Chest to bar pull ups
(If the number of chest to bars are too easy for you scale to bar muscle ups.)
If you have the time read Doug Chapman’s Mindset Monday blurb from a couple mondays ago:
“Mindset Monday: Getting the most out of the training – How you approach a WOD
How do you get the most out of your training? Your mental approach to training can be the key variable getting most out of the training. How you approach a work out can make a huge difference. We do a workout at our training camps to drive home the point about mental approaches to training as well as physical outcomes. There are three mental approaches to most workouts: Practice, training and competition. Each workout can have three aspects. The aspects of training are not mutually exclusive. It would be a really rare case to find discrete separation between the athletes.
Consider the following workout:
- Hand Stand Push-up: 3
- Pistol: 6 (alternating legs)
- AMRAP: 5:00
Stimulus/Response goal of the workout: When you train there should be a stimulus – exercise, repetition scheme and load in combination with a goal adaptation. The athlete will be independent variable in the workout. The athlete determines the adaptation. Think about these approaches to the training:
- Practice: Maybe you are not good at the movements; approach the WOD like it is a practice in the skills.

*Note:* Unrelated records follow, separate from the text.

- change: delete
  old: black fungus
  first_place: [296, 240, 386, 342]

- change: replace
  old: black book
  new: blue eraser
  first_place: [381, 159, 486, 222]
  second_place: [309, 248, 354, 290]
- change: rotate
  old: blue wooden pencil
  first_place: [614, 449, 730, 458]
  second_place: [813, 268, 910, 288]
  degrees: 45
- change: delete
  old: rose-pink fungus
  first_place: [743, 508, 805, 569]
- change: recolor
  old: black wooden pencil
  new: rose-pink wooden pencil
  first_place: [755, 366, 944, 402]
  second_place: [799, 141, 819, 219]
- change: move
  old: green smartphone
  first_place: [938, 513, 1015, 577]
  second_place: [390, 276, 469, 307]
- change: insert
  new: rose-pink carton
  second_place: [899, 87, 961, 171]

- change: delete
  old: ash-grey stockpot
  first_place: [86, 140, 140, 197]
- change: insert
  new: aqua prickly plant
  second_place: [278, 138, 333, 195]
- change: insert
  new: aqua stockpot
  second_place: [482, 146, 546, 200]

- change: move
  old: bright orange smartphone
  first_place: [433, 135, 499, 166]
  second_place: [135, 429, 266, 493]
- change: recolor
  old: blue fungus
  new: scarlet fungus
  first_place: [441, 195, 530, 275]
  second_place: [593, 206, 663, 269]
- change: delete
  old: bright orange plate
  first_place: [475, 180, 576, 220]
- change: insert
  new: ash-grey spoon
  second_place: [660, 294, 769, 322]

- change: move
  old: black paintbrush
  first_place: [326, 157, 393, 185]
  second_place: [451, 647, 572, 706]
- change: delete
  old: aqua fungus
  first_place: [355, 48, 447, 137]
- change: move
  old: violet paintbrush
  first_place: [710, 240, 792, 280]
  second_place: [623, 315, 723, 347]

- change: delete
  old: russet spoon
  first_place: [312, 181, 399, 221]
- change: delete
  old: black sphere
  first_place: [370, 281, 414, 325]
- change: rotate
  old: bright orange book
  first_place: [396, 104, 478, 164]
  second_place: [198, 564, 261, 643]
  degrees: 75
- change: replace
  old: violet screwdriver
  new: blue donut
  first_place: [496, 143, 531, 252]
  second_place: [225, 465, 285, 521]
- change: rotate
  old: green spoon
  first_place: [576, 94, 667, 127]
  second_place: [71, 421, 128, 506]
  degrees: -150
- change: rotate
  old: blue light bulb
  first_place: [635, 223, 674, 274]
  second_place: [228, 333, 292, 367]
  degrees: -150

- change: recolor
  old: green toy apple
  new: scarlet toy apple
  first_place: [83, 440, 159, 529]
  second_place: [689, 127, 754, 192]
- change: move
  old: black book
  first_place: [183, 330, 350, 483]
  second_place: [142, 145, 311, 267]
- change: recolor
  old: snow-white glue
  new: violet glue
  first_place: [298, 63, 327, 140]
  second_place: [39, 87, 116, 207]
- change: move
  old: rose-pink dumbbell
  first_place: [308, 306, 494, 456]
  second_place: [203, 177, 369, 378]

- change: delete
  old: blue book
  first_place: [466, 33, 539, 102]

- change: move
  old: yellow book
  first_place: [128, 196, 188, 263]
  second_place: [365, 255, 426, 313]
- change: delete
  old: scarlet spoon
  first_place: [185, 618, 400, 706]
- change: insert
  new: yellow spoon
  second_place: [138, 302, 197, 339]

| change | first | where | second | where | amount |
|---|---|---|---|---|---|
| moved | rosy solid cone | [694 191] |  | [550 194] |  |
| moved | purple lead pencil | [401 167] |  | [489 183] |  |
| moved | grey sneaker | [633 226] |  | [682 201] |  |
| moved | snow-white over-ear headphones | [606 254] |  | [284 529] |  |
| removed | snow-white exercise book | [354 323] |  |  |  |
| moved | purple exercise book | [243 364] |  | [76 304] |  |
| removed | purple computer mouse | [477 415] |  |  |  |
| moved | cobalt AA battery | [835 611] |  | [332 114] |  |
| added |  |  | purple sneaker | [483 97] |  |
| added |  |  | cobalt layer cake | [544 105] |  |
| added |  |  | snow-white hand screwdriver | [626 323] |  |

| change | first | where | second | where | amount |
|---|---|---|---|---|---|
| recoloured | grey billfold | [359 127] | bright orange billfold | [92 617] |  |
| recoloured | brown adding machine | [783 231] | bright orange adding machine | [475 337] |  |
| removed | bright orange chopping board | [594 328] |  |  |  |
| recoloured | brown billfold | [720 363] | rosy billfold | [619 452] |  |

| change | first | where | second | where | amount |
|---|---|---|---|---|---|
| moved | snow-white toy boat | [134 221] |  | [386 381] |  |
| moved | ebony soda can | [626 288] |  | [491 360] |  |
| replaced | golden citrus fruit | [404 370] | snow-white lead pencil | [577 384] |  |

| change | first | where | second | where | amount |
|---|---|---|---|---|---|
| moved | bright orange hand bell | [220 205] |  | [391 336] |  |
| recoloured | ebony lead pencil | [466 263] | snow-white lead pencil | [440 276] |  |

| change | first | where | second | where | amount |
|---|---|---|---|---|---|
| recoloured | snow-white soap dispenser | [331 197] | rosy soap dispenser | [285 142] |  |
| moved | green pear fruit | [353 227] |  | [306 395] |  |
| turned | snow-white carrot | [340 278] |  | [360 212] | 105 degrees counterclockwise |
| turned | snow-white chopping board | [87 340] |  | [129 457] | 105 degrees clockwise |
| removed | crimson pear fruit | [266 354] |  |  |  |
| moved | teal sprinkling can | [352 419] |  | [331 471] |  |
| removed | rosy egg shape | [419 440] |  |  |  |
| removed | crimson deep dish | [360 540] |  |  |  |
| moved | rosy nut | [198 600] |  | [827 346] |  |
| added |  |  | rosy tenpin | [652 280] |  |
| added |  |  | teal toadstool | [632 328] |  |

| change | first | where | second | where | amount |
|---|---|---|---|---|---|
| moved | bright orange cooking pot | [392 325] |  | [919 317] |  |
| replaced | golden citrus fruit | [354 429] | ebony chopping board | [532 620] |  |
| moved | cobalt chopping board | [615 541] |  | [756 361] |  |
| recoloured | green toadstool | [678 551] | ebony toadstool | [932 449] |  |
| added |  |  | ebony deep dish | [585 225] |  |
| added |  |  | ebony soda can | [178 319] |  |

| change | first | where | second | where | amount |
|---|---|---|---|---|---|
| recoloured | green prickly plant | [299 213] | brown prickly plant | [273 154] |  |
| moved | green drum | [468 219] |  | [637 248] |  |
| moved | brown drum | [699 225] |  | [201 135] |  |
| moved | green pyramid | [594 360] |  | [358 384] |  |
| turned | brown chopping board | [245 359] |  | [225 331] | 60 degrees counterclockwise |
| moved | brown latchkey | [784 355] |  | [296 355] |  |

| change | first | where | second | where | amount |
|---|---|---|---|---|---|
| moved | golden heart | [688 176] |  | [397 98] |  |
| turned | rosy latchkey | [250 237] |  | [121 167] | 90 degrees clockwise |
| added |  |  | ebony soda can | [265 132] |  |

- Training: Lets say you are good at the movements but you are slow, approach the WOD to redline and push your edge.
- Competition: Okay, you are a beast at the movements. Approach the workout and game it, figure out your best paces to max your score. Sometimes you will max your score without maxing your training effect.
Let’s take a look at three theoretical athletes:
- Athlete A: Is an early developmental athlete. Does not have the skills/strength/balance to the workout as prescribed. Maybe their technique or strength is issues in their ability. Athlete A would be best suited to scale the workout with an eye on how to get the greatest impact on development. Scaling this athlete is really the art of coaching.
- Athlete B: Has the skills to do the workout but may need to refine the skills in the workout or develop work capacity. This athlete may have a rapid deterioration in technique due to fatigue. This athlete pushes their limits and is forced to rest during the training to be able to work again. The training effect will be maxed for this athlete.
- Athlete C: Has high levels of skills and capacity to accomplish the training and experiment with cyclic rate that allows them to keep moving throughout the AMRAP and max reps. There are really very few people who have the capacity to train like this.
Depending on the content of the workout will determine the athletes approach to the workout. The rolls of the athletes will change depending on the loading, fatigue factors and complexity of the movements. Getting the most out of your training will be a function your ability objectively assesses where you would get the most out of your training.”